* **How to complete this task**:
Please output the section of the listing below that opens with the line containing "Request: would you" and closes with the line containing "Moving on to the small", exactly and with nothing else.

* **Provided records**:
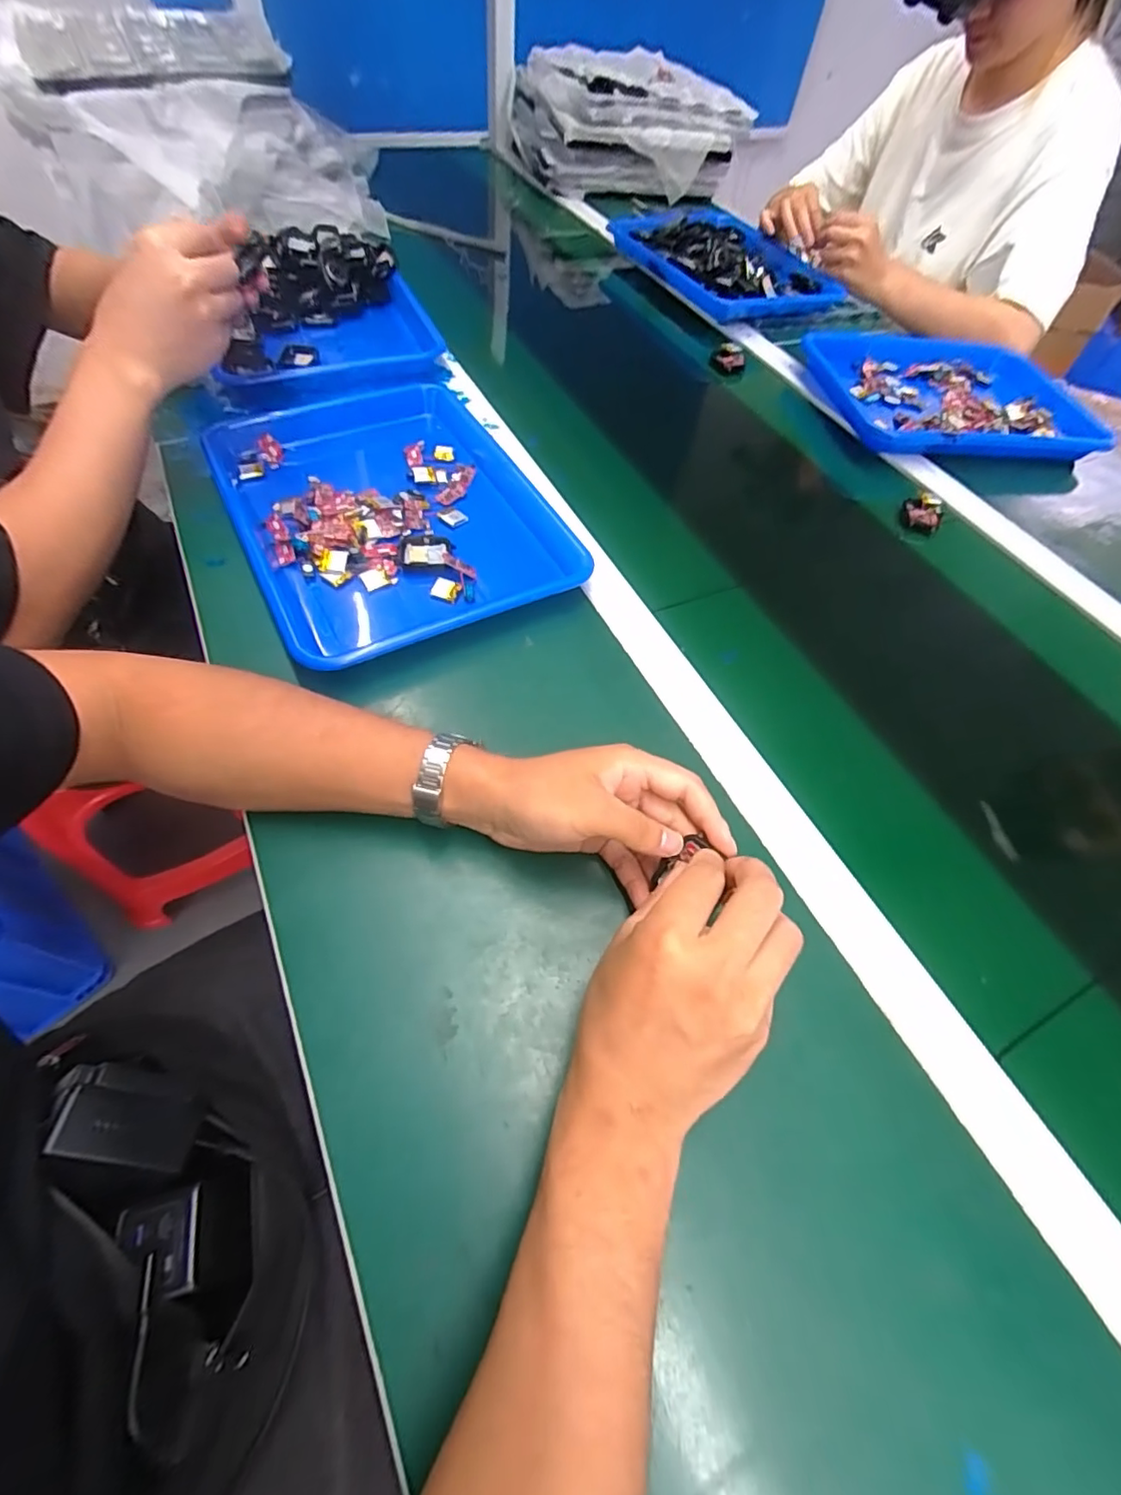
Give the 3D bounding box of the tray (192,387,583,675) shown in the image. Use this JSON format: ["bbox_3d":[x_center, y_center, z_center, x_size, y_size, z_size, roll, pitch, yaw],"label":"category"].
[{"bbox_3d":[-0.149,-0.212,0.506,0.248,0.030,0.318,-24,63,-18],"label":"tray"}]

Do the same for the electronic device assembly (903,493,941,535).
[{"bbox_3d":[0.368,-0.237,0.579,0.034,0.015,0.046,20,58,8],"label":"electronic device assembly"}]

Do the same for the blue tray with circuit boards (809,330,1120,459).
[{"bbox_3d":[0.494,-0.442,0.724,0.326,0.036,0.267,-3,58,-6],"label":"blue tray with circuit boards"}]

---

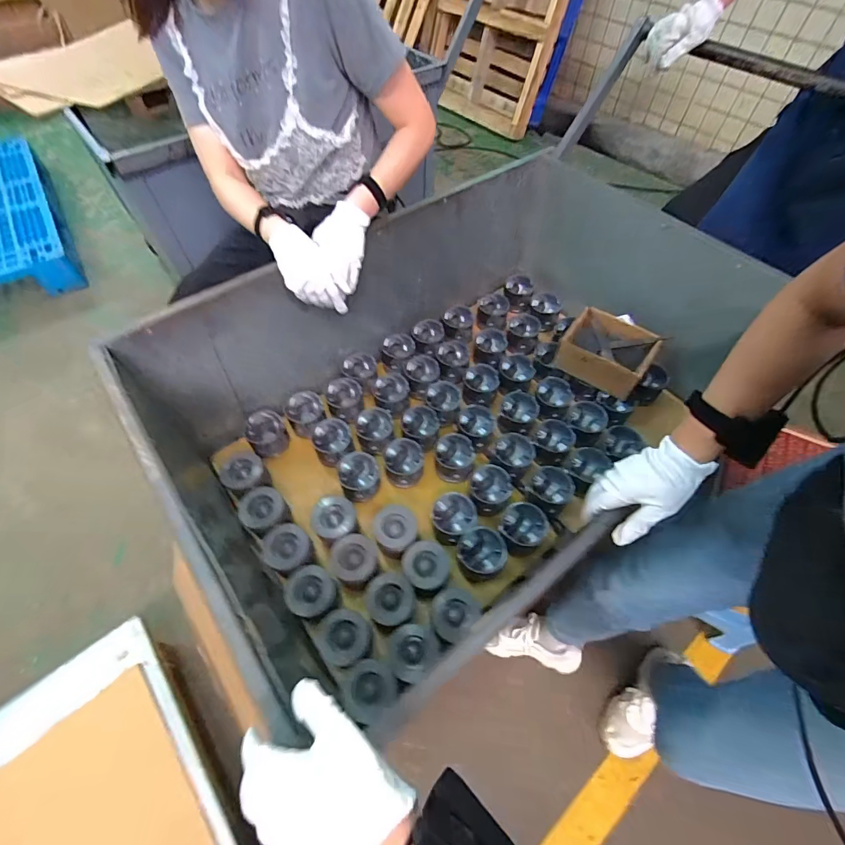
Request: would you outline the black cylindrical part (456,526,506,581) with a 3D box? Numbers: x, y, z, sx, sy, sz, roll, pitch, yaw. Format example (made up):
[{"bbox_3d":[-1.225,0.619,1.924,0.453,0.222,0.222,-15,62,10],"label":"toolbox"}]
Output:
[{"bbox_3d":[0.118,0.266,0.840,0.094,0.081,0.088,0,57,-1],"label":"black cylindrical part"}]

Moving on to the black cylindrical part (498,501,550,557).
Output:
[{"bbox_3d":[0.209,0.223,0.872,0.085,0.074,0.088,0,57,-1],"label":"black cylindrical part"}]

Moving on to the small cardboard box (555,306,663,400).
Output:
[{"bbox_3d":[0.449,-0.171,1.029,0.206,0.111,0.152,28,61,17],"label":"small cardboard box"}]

* **Worked solution**:
Request: would you outline the black cylindrical part (456,526,506,581) with a 3D box? Numbers: x, y, z, sx, sy, sz, roll, pitch, yaw. Format example (made up):
[{"bbox_3d":[-1.225,0.619,1.924,0.453,0.222,0.222,-15,62,10],"label":"toolbox"}]
Output:
[{"bbox_3d":[0.118,0.266,0.840,0.094,0.081,0.088,0,57,-1],"label":"black cylindrical part"}]

Moving on to the black cylindrical part (498,501,550,557).
Output:
[{"bbox_3d":[0.209,0.223,0.872,0.085,0.074,0.088,0,57,-1],"label":"black cylindrical part"}]

Moving on to the small cardboard box (555,306,663,400).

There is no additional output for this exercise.